For his part, United Nations Secretary-General Antonio Guterres did not toe the line as blindly as the US president and British PM, and was slammed for it. After condemning Hamas’s October 7 attack on southern Israel, he ventured to remind the UN Security Council attendees that, “It is important to also recognise the attacks by Hamas did not happen in a vacuum. The Palestinian people have been subjected to 56 years of suffocating occupation.”

Oh! The nerve, the audacity! How dare the UNSG state the obvious; “in what world” does he live? He must “resign”, or so the Israeli diplomats shot back, in accordance with the Israeli playbook, which clearly states, “the primary Palestinian public relations goal is to demonstrate that the so-called ‘hopelessness of the oppressed Palestinians’ is what causes them to go out and kill children. This must be challenged immediately, aggressively, and directly.”

History has no place in today’s political spin when it comes to Palestinians. Their tortured past – and present – is an inconvenience to the spinners that must be avoided at all costs.

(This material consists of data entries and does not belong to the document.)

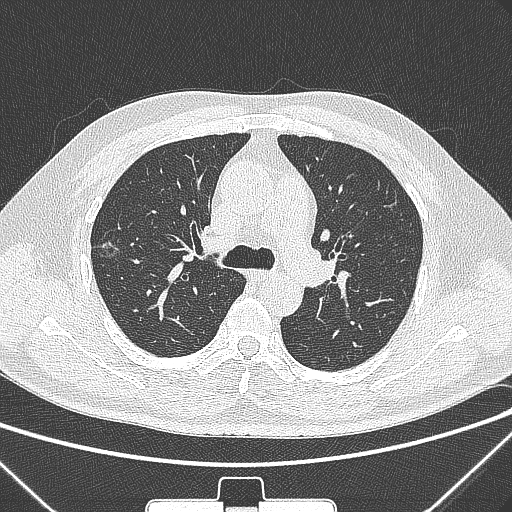
Chest CT, one axial slice; position 203 of 320 along the scan axis; lung window (W 1500 / L -600 HU); 1 mm slice thickness; 512 × 512 image matrix, field of view 350 × 350 mm. Patient: male, 58 years. Case-level facts recorded for this patient, not image findings: clinical TNM (as recorded): T1c N0 M0; histopathological grade: G2.
Annotated regions visible in this slice (rectangle marked by the reading radiologist):
- lung tumour (recorded histology: adenocarcinoma): bounding box <100,230,130,270> (left, top, right, bottom; pixels)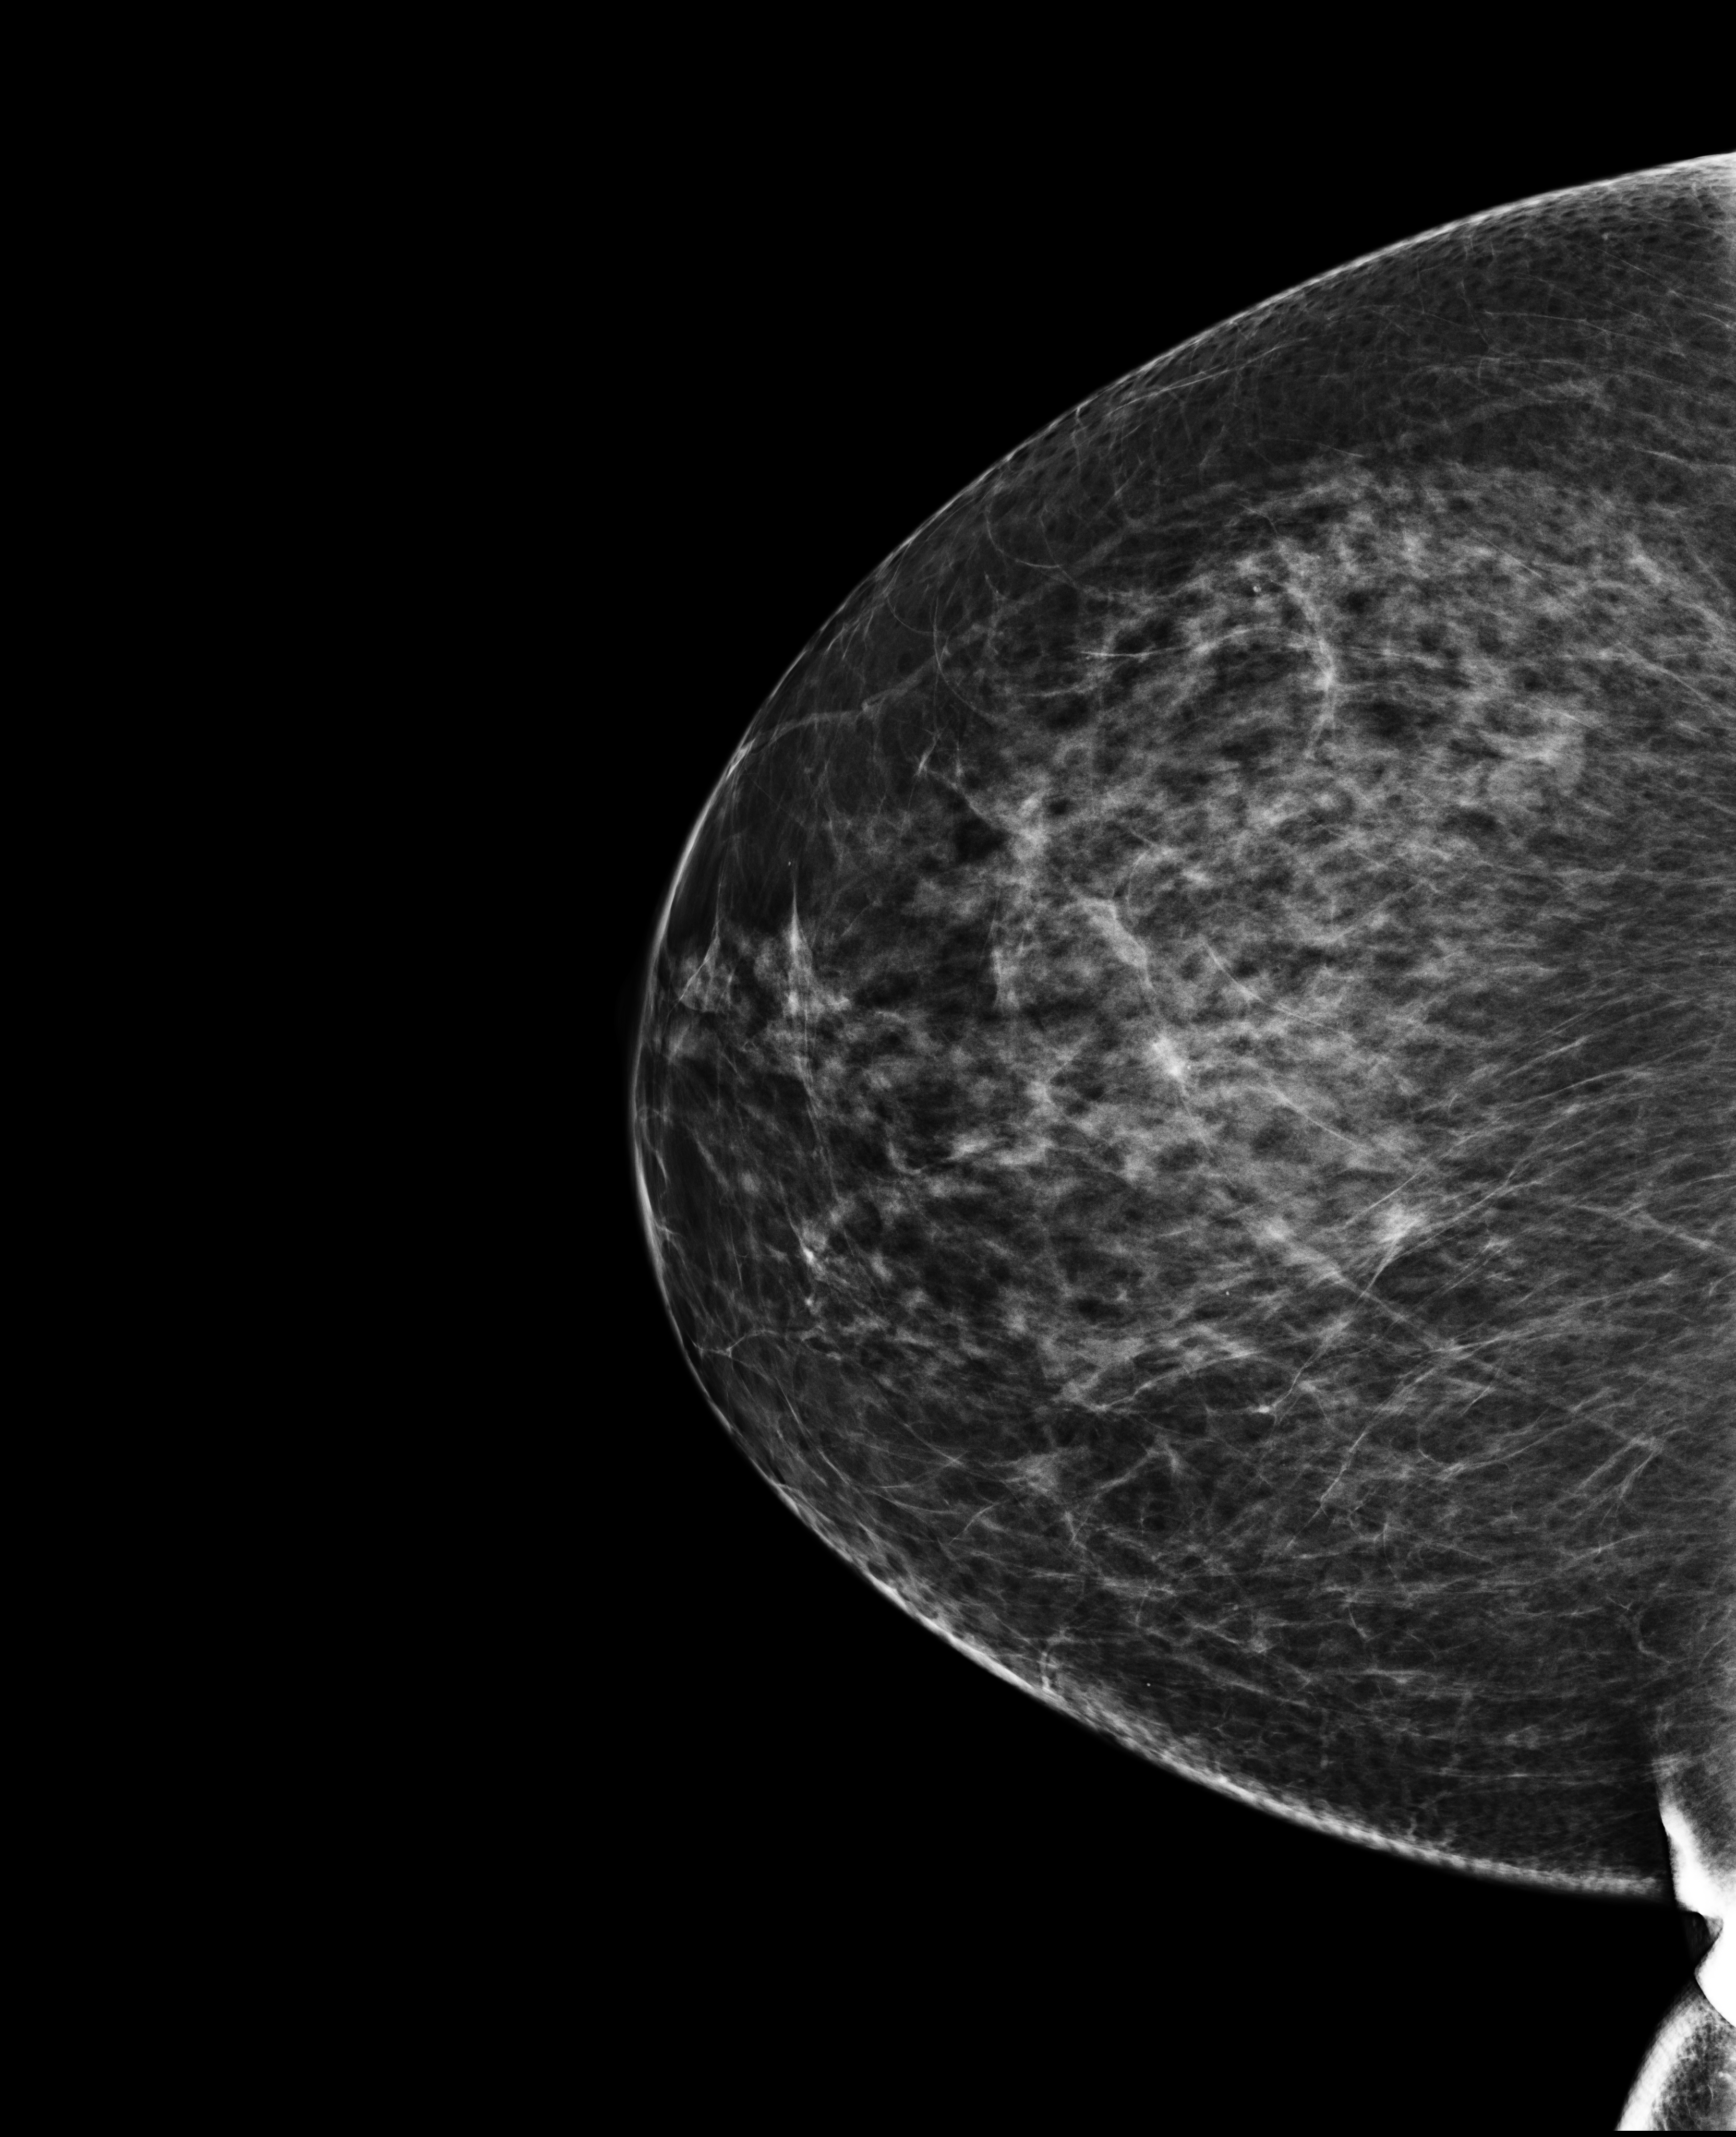
Full-field digital mammogram (FFDM); right breast; craniocaudal (CC) view; diagnostic examination (additional views). Patient aged 56 years (female).
- BI-RADS breast density category at the screening exam (both breasts, scale 1–4): 3
- final BI-RADS category for the screening round (tomosynthesis exam, both breasts): category 5
- recall: recalled for additional imaging after this screen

In his warmongering Washington Post opinion piece, President Biden doubled on his earlier dangerous theological pronouncement about Hamas’s “pure, unadulterated evil”, which can only be explained except by its very nature. The fact that Hamas is a product of the Israeli occupation, established in response to Israel’s decades-long repression and disposition must be ignored and discounted, come what may.

In a nutshell, Israel has the right, indeed the obligation to defend itself and its racist occupation; the right to defend its military occupation and racist apartheid, according to the cynics and spinners, but the Palestinians have no such right to defend themselves, let alone resist their occupiers, by any means, even the most peaceful means, like boycott and divestment.

Fortunately, the lies have finally caught up with the liars, as more and more Western journalists, pundits and officials started to doubt the spin and question the Israeli spinners, even ridicule them, for their poor performances, doctored evidence, and vulgar lies. Soon, they will start to question the spinners’ overall deception about the war, its conduct and root causes.